_What you will do_
Render every line below as a numbered list, skipping any blank lines and leaving out the pictures.

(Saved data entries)
####

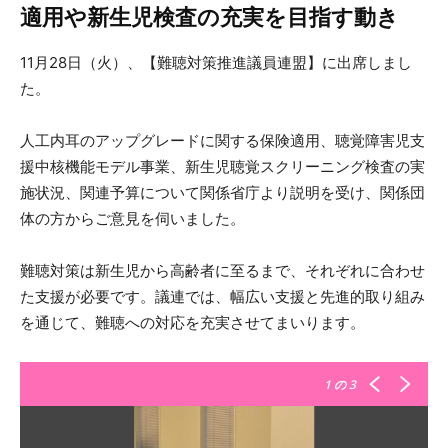
適用や新生児検査の充実を目指す動き
11月28日（火）、【難聴対策推進議員連盟】に出席しまし
た。
人工内耳のアップグレードに関する保険適用、聴覚障害児支
援中核機能モデル事業、新生児聴覚スクリーニング検査の実
施状況、関連予算について関係省庁より説明を受け、関係団
体の方からご意見を伺いました。
難聴対策は新生児から高齢者に至るまで、それぞれに合わせ
た支援が必要です。議連では、幅広い支援と先進的取り組み
を通じて、難聴への対応を充実させてまいります。
1
の 3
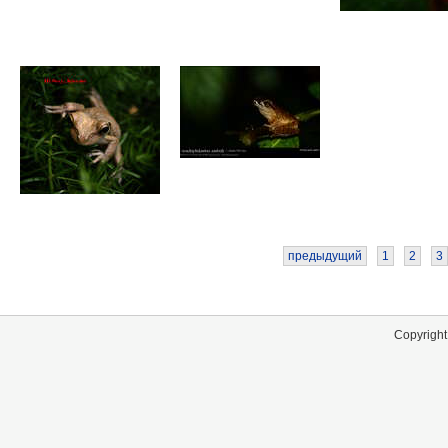
предыдущий
1
2
3
Copyright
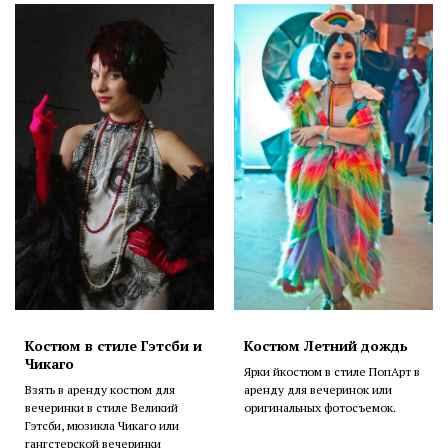
Костюм в стиле Гэтсби и
Костюм Летний дождь
Чикаго
Ярки йкостюм в стиле ПопАрт в
Взять в аренду костюм для
аренду для вечеринок или
вечеринки в стиле Великий
оригинальных фотосъемок.
Гэтсби, мюзикла Чикаго или
гангстерской вечеринки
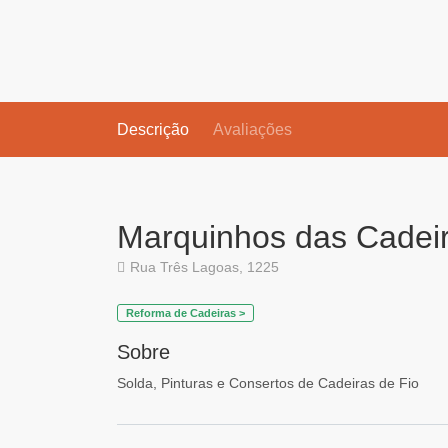
Descrição
Avaliações
Marquinhos das Cadei
Rua Três Lagoas, 1225
Reforma de Cadeiras >
Sobre
Solda, Pinturas e Consertos de Cadeiras de Fio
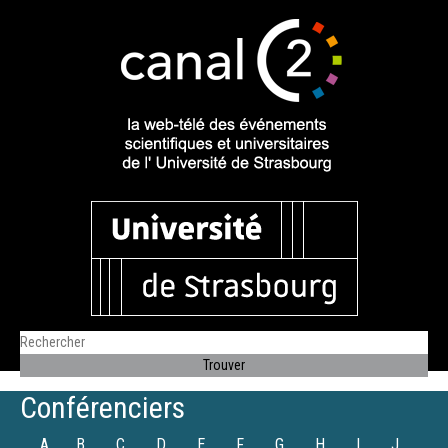
Conférenciers
A
B
C
D
E
F
G
H
I
J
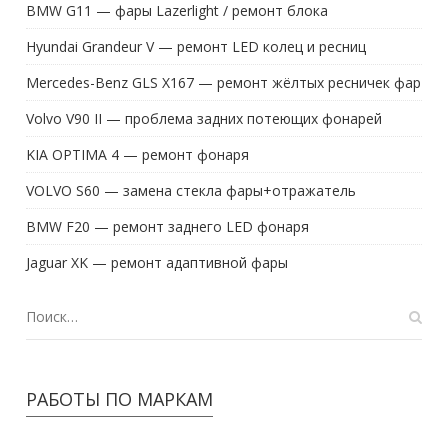
Hyundai Grandeur V — ремонт LED колец и ресниц
Mercedes-Benz GLS X167 — ремонт жёлтых ресничек фар
Volvo V90 II — проблема задних потеющих фонарей
KIA OPTIMA 4 — ремонт фонаря
VOLVO S60 — замена стекла фары+отражатель
BMW F20 — ремонт заднего LED фонаря
Jaguar XK — ремонт адаптивной фары
РАБОТЫ ПО МАРКАМ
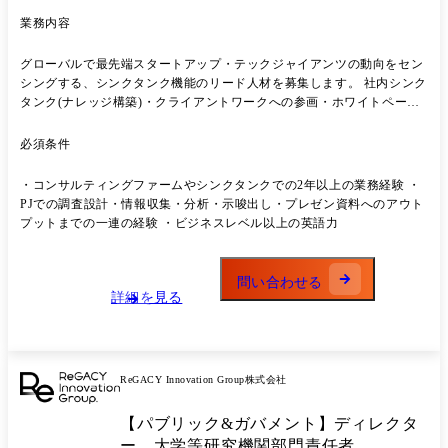
業務内容
グローバルで最先端スタートアップ・テックジャイアンツの動向をセン
シングする、シンクタンク機能のリード人材を募集します。 社内シンク
タンク(ナレッジ構築)・クライアントワークへの参画・ホワイトペーパ
ー発行など、幅広い活躍機会があります。
必須条件
・コンサルティングファームやシンクタンクでの2年以上の業務経験 ・
PJでの調査設計・情報収集・分析・示唆出し・プレゼン資料へのアウト
プットまでの一連の経験 ・ビジネスレベル以上の英語力
問い合わせる
詳細を見る
ReGACY Innovation Group株式会社
【パブリック&ガバメント】ディレクタ
ー 大学等研究機関部門責任者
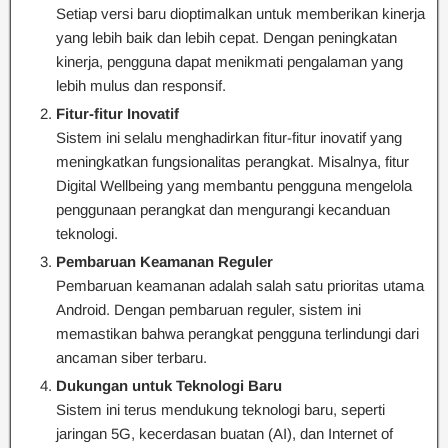
Setiap versi baru dioptimalkan untuk memberikan kinerja
yang lebih baik dan lebih cepat. Dengan peningkatan
kinerja, pengguna dapat menikmati pengalaman yang
lebih mulus dan responsif.
Fitur-fitur Inovatif
Sistem ini selalu menghadirkan fitur-fitur inovatif yang
meningkatkan fungsionalitas perangkat. Misalnya, fitur
Digital Wellbeing yang membantu pengguna mengelola
penggunaan perangkat dan mengurangi kecanduan
teknologi.
Pembaruan Keamanan Reguler
Pembaruan keamanan adalah salah satu prioritas utama
Android. Dengan pembaruan reguler, sistem ini
memastikan bahwa perangkat pengguna terlindungi dari
ancaman siber terbaru.
Dukungan untuk Teknologi Baru
Sistem ini terus mendukung teknologi baru, seperti
jaringan 5G, kecerdasan buatan (AI), dan Internet of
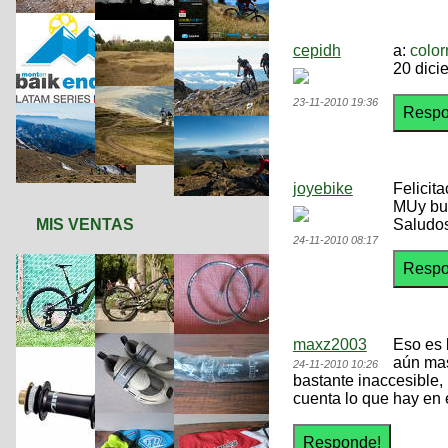
cepidh
a:
color
20 dici
23-11-2010 19:36
joyebike
Felicit
MUy bue
MIS VENTAS
Saludo
24-11-2010 08:17
maxz2003
Eso es 
aún mas
24-11-2010 10:26
bastante inaccesible,
cuenta lo que hay en 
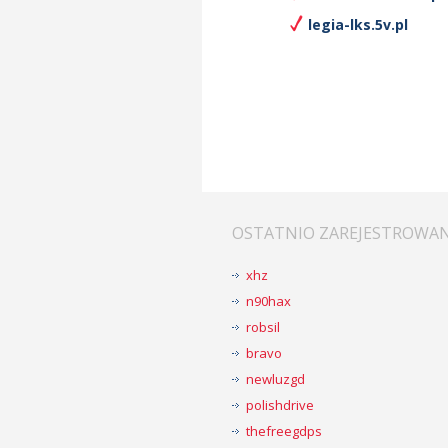
legia-lks.5v.pl
OSTATNIO ZAREJESTROWA
xhz
n90hax
robsil
bravo
newluzgd
polishdrive
thefreegdps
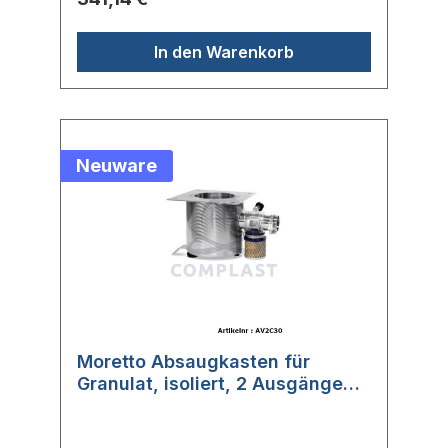
In den Warenkorb
Neuware
Moretto Absaugkasten für
Granulat, isoliert, 2 Ausgänge
(AV2C30)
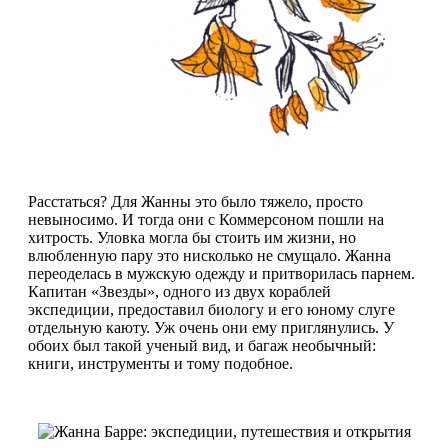
Расстаться? Для Жанны это было тяжело, просто
невыносимо. И тогда они с Коммерсоном пошли на
хитрость. Уловка могла бы стоить им жизни, но
влюбленную пару это нисколько не смущало. Жанна
переоделась в мужскую одежду и притворилась парнем.
Капитан «Звезды», одного из двух кораблей
экспедиции, предоставил биологу и его юному слуге
отдельную каюту. Уж очень они ему приглянулись. У
обоих был такой ученый вид, и багаж необычный:
книги, инструменты и тому подобное.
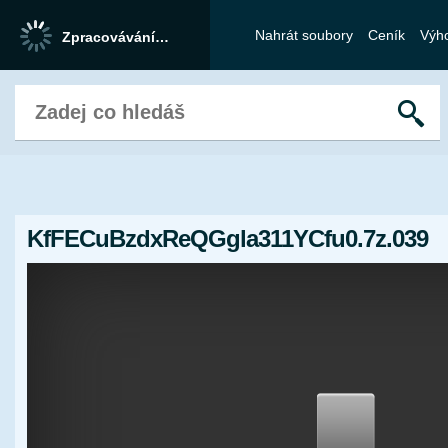
Nahrát soubory
Ceník
Výh
KfFECuBzdxReQGgla311YCfu0.7z.039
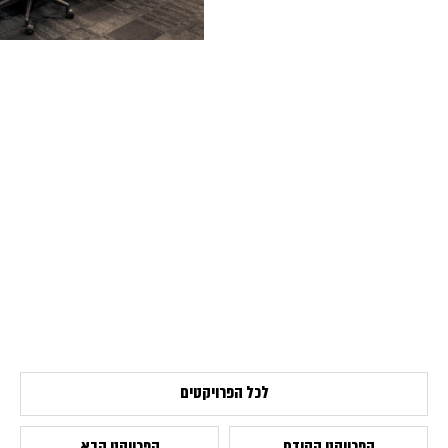
לכל הפרויקטים
הפרויקט הקודם
הפרויקט הבא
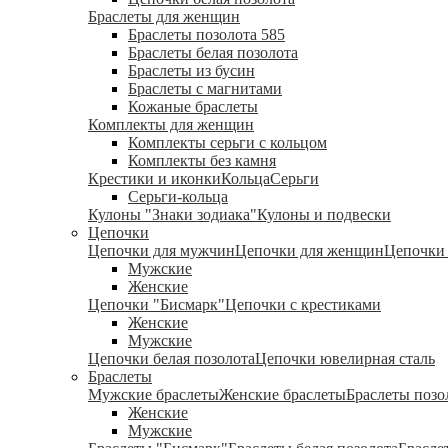
Браслеты для женщин
Браслеты позолота 585
Браслеты белая позолота
Браслеты из бусин
Браслеты с магнитами
Кожаные браслеты
Комплекты для женщин
Комплекты серьги с кольцом
Комплекты без камня
Крестики и иконки
Кольца
Серьги
Серьги-кольца
Кулоны "Знаки зодиака"
Кулоны и подвески
Цепочки
Цепочки для мужчин
Цепочки для женщин
Цепочки 
Мужские
Женские
Цепочки "Бисмарк"
Цепочки с крестиками
Женские
Мужские
Цепочки белая позолота
Цепочки ювелирная сталь
Браслеты
Мужские браслеты
Женские браслеты
Браслеты позо
Женские
Мужские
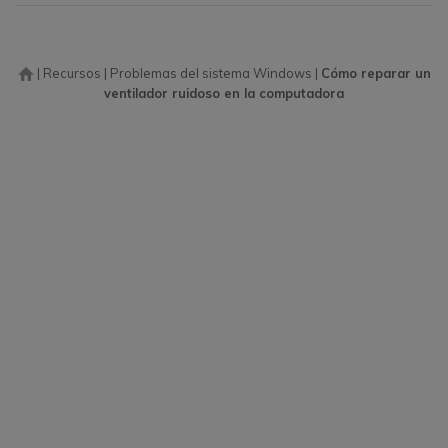
|
Recursos
|
Problemas del sistema Windows
|
Cómo reparar un
ventilador ruidoso en la computadora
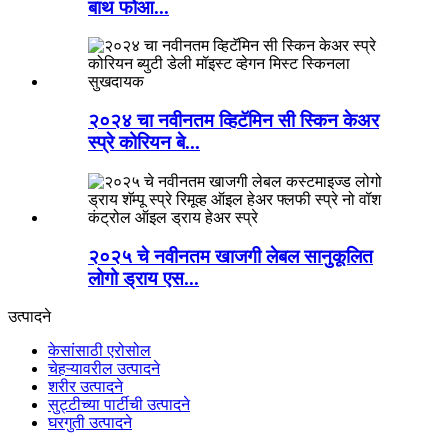
बाथ फोआ...
२०२४ चा नवीनतम व्हिटॅमिन सी स्किन केअर
स्प्रे कोरियन बे...
२०२५ चे नवीनतम खाजगी लेबल सानुकूलित
लोगो ड्राय एस...
उत्पादने
केसांसाठी एरोसोल
चेहऱ्यावरील उत्पादने
शरीर उत्पादने
सुट्टीच्या पार्टीची उत्पादने
घरगुती उत्पादने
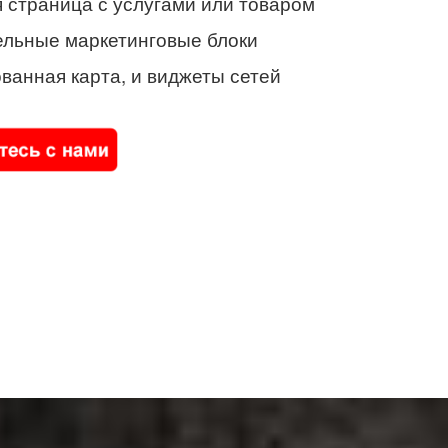
 страница с услугами или товаром
ельные маркетинговые блоки
ванная карта, и виджеты сетей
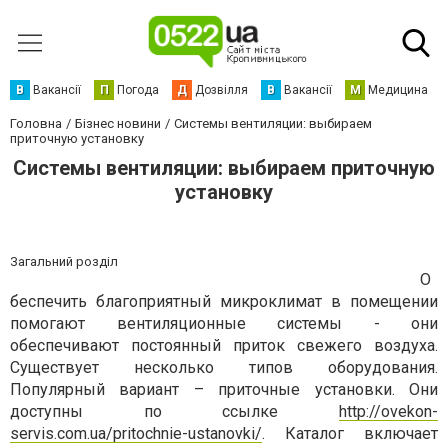
В
Вакансії
П
Погода
Д
Дозвілля
В
Вакансії
М
Медицина
Головна
Бізнес новини
Системы вентиляции: выбираем
приточную установку
Системы вентиляции: выбираем приточную
установку
Загальний розділ
О
беспечить благоприятный микроклимат в помещении
помогают вентиляционные системы - они
обеспечивают постоянный приток свежего воздуха.
Существует несколько типов оборудования.
Популярный вариант – приточные установки. Они
доступны по ссылке
http://ovekon-
servis.com.ua/pritochnie-ustanovki/
. Каталог включает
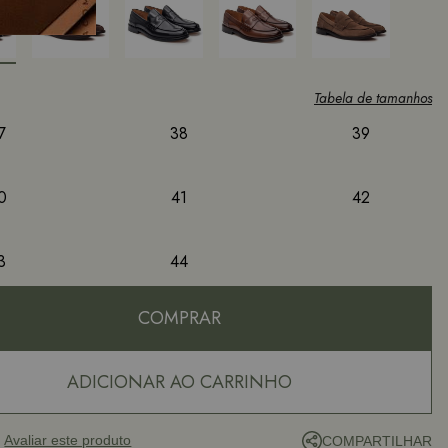
7
38
39
0
41
42
3
44
COMPRAR
ADICIONAR AO CARRINHO
Avaliar este produto
COMPARTILHAR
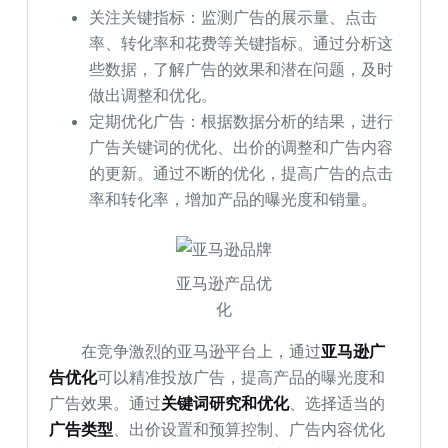
关注关键指标：监测广告的展示量、点击
率、转化率和花费等关键指标。通过分析这
些数据，了解广告的效果和潜在问题，及时
做出调整和优化。
定期优化广告：根据数据分析的结果，进行
广告关键词的优化、出价的调整和广告内容
的更新。通过不断的优化，提高广告的点击
率和转化率，增加产品的曝光度和销量。
亚马逊产品优
化
在竞争激烈的亚马逊平台上，通过
亚马逊广
告优化
可以精准投放广告，提高产品的曝光度和
广告效果。通过
关键词研究和优化
、选择适当的
广告类型
、出价设置和预算控制、广告内容优化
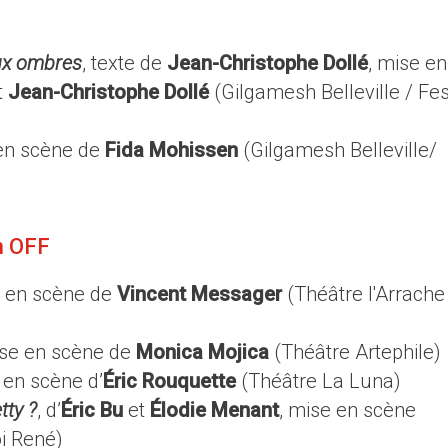
 aux ombres
, texte de
Jean-Christophe Dollé
, mise en
t
Jean-Christophe Dollé
(Gilgamesh Belleville / Fes
 en scène de
Fida Mohissen
(Gilgamesh Belleville/
n OFF
e en scène de
Vincent Messager
(Théâtre l'Arrache
mise en scène de
Monica Mojica
(Théâtre Artephile)
e en scène d’
Éric Rouquette
(Théâtre La Luna)
tty ?
, d’
Éric Bu
et
Élodie Menant
, mise en scène
i René)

####

_Written response_
1. 適用や新生児検査の充実を目指す動き
2. 11月28日（火）、【難聴対策推進議員連盟】に出席しまし
3. た。
4. 人工内耳のアップグレードに関する保険適用、聴覚障害児支
5. 援中核機能モデル事業、新生児聴覚スクリーニング検査の実
6. 施状況、関連予算について関係省庁より説明を受け、関係団
7. 体の方からご意見を伺いました。
8. 難聴対策は新生児から高齢者に至るまで、それぞれに合わせ
9. た支援が必要です。議連では、幅広い支援と先進的取り組み
10. を通じて、難聴への対応を充実させてまいります。
11. 1
12. の 3
13. предыдущий
14. 1
15. 2
16. 3
17. Copyright
18. Костюм в стиле Гэтсби и
19. Костюм Летний дождь
20. Чикаго
21. Ярки йкостюм в стиле ПопАрт в
22. Взять в аренду костюм для
23. аренду для вечеринок или
24. вечеринки в стиле Великий
25. оригинальных фотосъемок.
26. Гэтсби, мюзикла Чикаго или
27. гангстерской вечеринки
28. Descrição
29. Avaliações
30. Marquinhos das Cadei
31. Rua Três Lagoas, 1225
32. Reforma de Cadeiras >
33. Sobre
34. Solda, Pinturas e Consertos de Cadeiras de Fio
35. Conférenciers
36. A
37. B
38. C
39. D
40. E
41. F
42. G
43. H
44. I
45. J
46. Hyundai Grandeur V — ремонт LED колец и ресниц
47. Mercedes-Benz GLS X167 — ремонт жёлтых ресничек фар
48. Volvo V90 II — проблема задних потеющих фонарей
49. KIA OPTIMA 4 — ремонт фонаря
50. VOLVO S60 — замена стекла фары+отражатель
51. BMW F20 — ремонт заднего LED фонаря
52. Jaguar XK — ремонт адаптивной фары
53. РАБОТЫ ПО МАРКАМ
54. 業務内容
55. グローバルで最先端スタートアップ・テックジャイアンツの動向をセン
56. シングする、シンクタンク機能のリード人材を募集します。 社内シンク
57. タンク(ナレッジ構築)・クライアントワークへの参画・ホワイトペーパ
58. ー発行など、幅広い活躍機会があります。
59. 必須条件
60. ・コンサルティングファームやシンクタンクでの2年以上の業務経験 ・
61. PJでの調査設計・情報収集・分析・示唆出し・プレゼン資料へのアウト
62. プットまでの一連の経験 ・ビジネスレベル以上の英語力
63. 問い合わせる
64. 詳細を見る
65. ReGACY Innovation Group株式会社
66. 【パブリック&ガバメント】ディレクタ
67. ー 大学等研究機関部門責任者
68. Setiap versi baru dioptimalkan untuk memberikan kinerja
69. yang lebih baik dan lebih cepat. Dengan peningkatan
70. kinerja, pengguna dapat menikmati pengalaman yang
71. lebih mulus dan responsif.
72. Fitur-fitur Inovatif
73. Sistem ini selalu menghadirkan fitur-fitur inovatif yang
74. meningkatkan fungsionalitas perangkat. Misalnya, fitur
75. Digital Wellbeing yang membantu pengguna mengelola
76. penggunaan perangkat dan mengurangi kecanduan
77. teknologi.
78. Pembaruan Keamanan Reguler
79. Pembaruan keamanan adalah salah satu prioritas utama
80. Android. Dengan pembaruan reguler, sistem ini
81. memastikan bahwa perangkat pengguna terlindungi dari
82. ancaman siber terbaru.
83. Dukungan untuk Teknologi Baru
84. Sistem ini terus mendukung teknologi baru, seperti
85. jaringan 5G, kecerdasan buatan (AI), dan Internet of
86. cepidh
87. a:
88. color
89. 20 dici
90. 23-11-2010 19:36
91. joyebike
92. Felicit
93. MUy bue
94. MIS VENTAS
95. Saludo
96. 24-11-2010 08:17
97. maxz2003
98. Eso es 
99. aún mas
100. 24-11-2010 10:26
101. bastante inaccesible,
102. cuenta lo que hay en 
103. legia-lks.5v.pl
104. OSTATNIO ZAREJESTROWA
105. xhz
106. n90hax
107. robsil
108. bravo
109. newluzgd
110. polishdrive
111. thefreegdps
112. In den Warenkorb
113. Neuware
114. Moretto Absaugkasten für
115. Granulat, isoliert, 2 Ausgänge
116. (AV2C30)
117. Расстаться? Для Жанны это было тяжело, просто
118. невыносимо. И тогда они с Коммерсоном пошли на
119. хитрость. Уловка могла бы стоить им жизни, но
120. влюбленную пару это нисколько не смущало. Жанна
121. переоделась в мужскую одежду и притворилась парнем.
122. Капитан «Звезды», одного из двух кораблей
123. экспедиции, предоставил биологу и его юному слуге
124. отдельную каюту. Уж очень они ему приглянулись. У
125. обоих был такой ученый вид, и багаж необычный:
126. книги, инструменты и тому подобное.
127. Nahrát soubory
128. Ceník
129. Výh
130. KfFECuBzdxReQGgla311YCfu0.7z.039
131. לכל הפרויקטים
132. הפרויקט הקודם
133. הפרויקט הבא
134. Браслеты для женщин
135. Браслеты позолота 585
136. Браслеты белая позолота
137. Браслеты из бусин
138. Браслеты с магнитами
139. Кожаные браслеты
140. Комплекты для женщин
141. Комплекты серьги с кольцом
142. Комплекты без камня
143. Крестики и иконки
144. Кольца
145. Серьги
146. Серьги-кольца
147. Кулоны "Знаки зодиака"
148. Кулоны и подвески
149. Цепочки
150. Цепочки для мужчин
151. Цепочки для женщин
152. Цепочки 
153. Мужские
154. Женские
155. Цепочки "Бисмарк"
156. Цепочки с крестиками
157. Женские
158. Мужские
159. Цепочки белая позолота
160. Цепочки ювелирная сталь
161. Браслеты
162. Мужские браслеты
163. Женские браслеты
164. Браслеты позо
165. Женские
166. Мужские
167. |
168. Recursos
169. |
170. Problemas del sistema Windows
171. |
172. Cómo reparar un
173. ventilador ruidoso en la computadora
174. बाथ फोआ...
175. २०२४ चा नवीनतम व्हिटॅमिन सी स्किन केअर
176. स्प्रे कोरियन बे...
177. २०२५ चे नवीनतम खाजगी लेबल सानुकूलित
178. लोगो ड्राय एस...
179. उत्पादने
180. केसांसाठी एरोसोल
181. चेहऱ्यावरील उत्पादने
182. शरीर उत्पादने
183. सुट्टीच्या पार्टीची उत्पादने
184. घरगुती उत्पादने
185.  страница с услугами или товаром
186. ельные маркетинговые блоки
187. ванная карта, и виджеты сетей
188. В
189. Вакансії
190. П
191. Погода
192. Д
193. Дозвілля
194. В
195. Вакансії
196. М
197. Медицина
198. Головна
199. Бізнес новини
200. Системы вентиляции: выбираем
201. приточную установку
202. Системы вентиляции: выбираем приточную
203. установку
204. Загальний розділ
205. О
206. беспечить благоприятный микроклимат в помещении
207. помогают вентиляционные системы - они
208. обеспечивают постоянный приток свежего воздуха.
209. Существует несколько типов оборудования.
210. Популярный вариант – приточные установки. Они
211. доступны по ссылке
212. http://ovekon-
213. servis.com.ua/pritochnie-ustanovki/
214. . Каталог включает
215. 7
216. 38
217. 39
218. 0
219. 41
220. 42
221. 3
222. 44
223. COMPRAR
224. ADICIONAR AO CARRINHO
225. Avaliar este produto
226. COMPARTILHAR
227. 关注关键指标：监测广告的展示量、点击
228. 率、转化率和花费等关键指标。通过分析这
229. 些数据，了解广告的效果和潜在问题，及时
230. 做出调整和优化。
231. 定期优化广告：根据数据分析的结果，进行
232. 广告关键词的优化、出价的调整和广告内容
233. 的更新。通过不断的优化，提高广告的点击
234. 率和转化率，增加产品的曝光度和销量。
235. 亚马逊产品优
236. 化
237. 在竞争激烈的亚马逊平台上，通过
238. 亚马逊广
239. 告优化
240. 可以精准投放广告，提高产品的曝光度和
241. 广告效果。通过
242. 关键词研究和优化
243. 、选择适当的
244. 广告类型
245. 、出价设置和预算控制、广告内容优化
246.  aux ombres
247. , texte de
248. Jean-Christophe Dollé
249. , mise en
250. t
251. Jean-Christophe Dollé
252. (Gilgamesh Belleville / Fes
253.  en scène de
254. Fida Mohissen
255. (Gilgamesh Belleville/
256. n OFF
257. e en scène de
258. Vincent Messager
259. (Théâtre l'Arrache
260. mise en scène de
261. Monica Mojica
262. (Théâtre Artephile)
263. e en scène d’
264. Éric Rouquette
265. (Théâtre La Luna)
266. tty ?
267. , d’
268. Éric Bu
269. et
270. Élodie Menant
271. , mise en scène
272. i René)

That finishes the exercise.